» **TASK OBJECTIVE**
Could you copy every line in the listing below that has the word "Cooking"?

= = = = = = =

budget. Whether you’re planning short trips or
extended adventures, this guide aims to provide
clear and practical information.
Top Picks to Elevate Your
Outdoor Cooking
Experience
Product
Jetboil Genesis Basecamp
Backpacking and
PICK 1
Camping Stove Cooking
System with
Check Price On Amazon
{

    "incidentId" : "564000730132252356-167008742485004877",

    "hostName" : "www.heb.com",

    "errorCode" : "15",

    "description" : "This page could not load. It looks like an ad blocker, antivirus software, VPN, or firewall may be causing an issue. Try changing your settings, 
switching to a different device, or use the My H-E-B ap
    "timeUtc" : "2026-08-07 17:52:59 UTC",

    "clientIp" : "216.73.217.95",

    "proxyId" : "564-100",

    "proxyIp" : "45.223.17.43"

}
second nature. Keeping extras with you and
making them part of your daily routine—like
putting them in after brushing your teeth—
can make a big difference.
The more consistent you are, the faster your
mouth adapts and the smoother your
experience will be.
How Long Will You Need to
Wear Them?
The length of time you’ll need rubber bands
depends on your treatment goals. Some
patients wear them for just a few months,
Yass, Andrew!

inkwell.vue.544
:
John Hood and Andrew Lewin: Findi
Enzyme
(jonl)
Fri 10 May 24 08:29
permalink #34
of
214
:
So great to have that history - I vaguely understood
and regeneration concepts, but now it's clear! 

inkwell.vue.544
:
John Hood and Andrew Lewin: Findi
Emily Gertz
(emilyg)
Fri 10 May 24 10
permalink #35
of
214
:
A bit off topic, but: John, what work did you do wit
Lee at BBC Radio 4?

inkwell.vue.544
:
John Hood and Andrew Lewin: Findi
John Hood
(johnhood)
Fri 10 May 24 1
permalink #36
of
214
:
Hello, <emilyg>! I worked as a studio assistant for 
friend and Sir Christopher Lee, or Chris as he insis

= = = = = = =

» **EXPECTED ANSWER**
Outdoor Cooking
Camping Stove Cooking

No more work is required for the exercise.